Adaptability is perhaps the most important Habitude to have when considering how attitudes and habits are related to quality professional development. When a district is looking to lead systemic improvement and build effective instructional programs with strong student performance, there's a lot to be said for rising to meet challenges head on with the tools and resources that are sitting right in one's own backyard. Sometimes the greatest ideas are right there in front of you, but sometimes we tend to overthink or try to work too far beyond what is familiar. My 9th grade Social Studies teacher always said something to our class about not being able to see the forest for the trees. Sometimes the obvious is not nearly as apparent as it should be.
Creatively solving problems is one of the basic tenets of adaptability. However, in the troubling economic times we live in, looking "IN" the box is sometimes more cost effective than "OUT" of the box.
In nature, it's not always the strongest that survive, it's the ones that can change. It's the ones that face new environments and situations head on, and adapt to new surroundings quickly and efficiently.
We expect students to do this.
This week, I was teaching a 3 day workshop on Digital Storytelling. I've had my plan in place for months and was really excited about presenting this version of the workshop, as I'd have plenty of time to not only show some cool tech tools, but also keep the content and thinking at the forefront and have plenty of creation time.
During Day One, one of the participants mentioned that her daughter was one of the top Gloggers on Glogster.com. We started talking about what the Digital Storytelling process could really become and that the products could be varied, differentiated, and multi-faceted. She volunteered her daughter to come in and show us her Glogs on day two of the workshop.
On Day Two, the woman's daughter came in for I what I thought would be a five or ten minute overview of her usage of this web tool. It turned into almost an hour of not only how she used it, but how motivated she would be to use this tool in the classroom. She eloquently articulated a sound pedagogical stance that sounded as though she'd been teaching for years. And this kid was sixteen years old. SIXTEEN!

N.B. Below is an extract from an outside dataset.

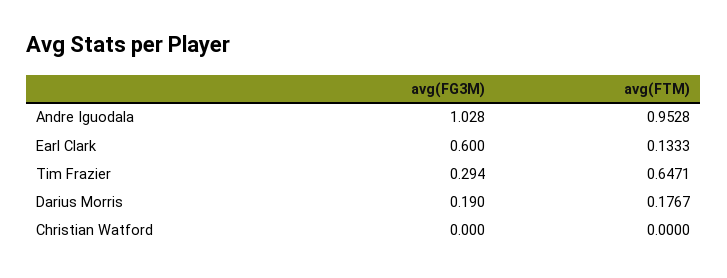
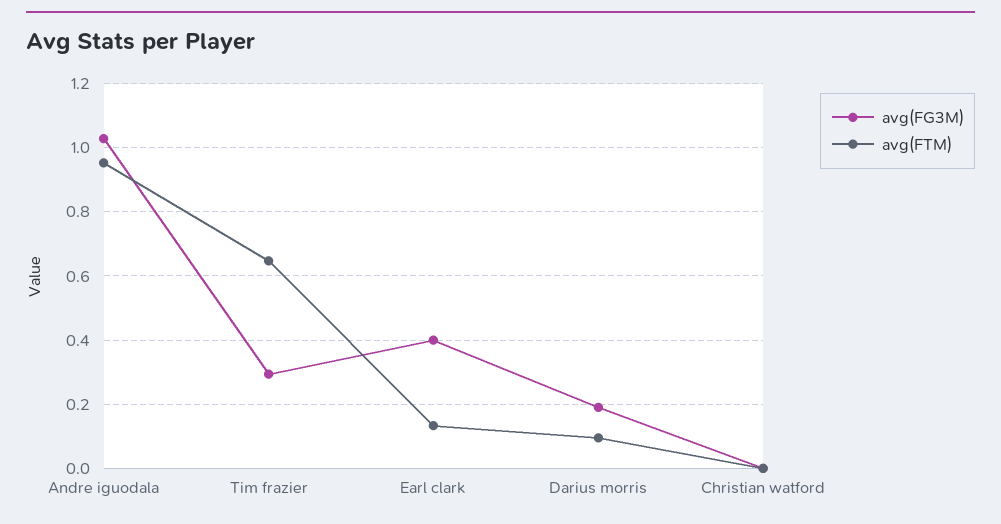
avg(FG3M), Earl Clark: 0.6 -> 0.4
avg(FTM), Darius Morris: 0.1767 -> 0.1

Her description of the way she used Glogster was EXACTLY what I was trying to reiterate about process driven tasks and keeping the content as king, not being swayed by the flashy tech tool. What I'm shooting for in PD is ENHANCEMENT, not REPLACEMENT. This teenager was able to discuss what she wrote in terms of comprehension strategies like determining importance, nonlinguistic representation, summarizing, and even collaboration. And she was doing this on her own for her own purposes. Imagine the power that would have in a classroom.
This kid stayed with her mother for the course of the day and ended up helping other teachers work with some of the tech tools. I was again reminded that relinquishing a little control and being adaptable and flexible to new situations can bring a whole new realm of productivity. It also showed me that the expertise I needed in this context didn't need to extend into the outer realms of my learning network--it was virtually in front of my face. This situation allowed me to learn as much as I taught--and showed the whole room the value of how learning together is so much more meaningful than "sage on the stage."
I'm relaying this so that you understand that I'm practicing what I'm preaching. Though, for many of you, I suspect I'm preaching to the choir. Adaptability, flexibility, and a willingness to act on the teachable moment are all components of effective teaching.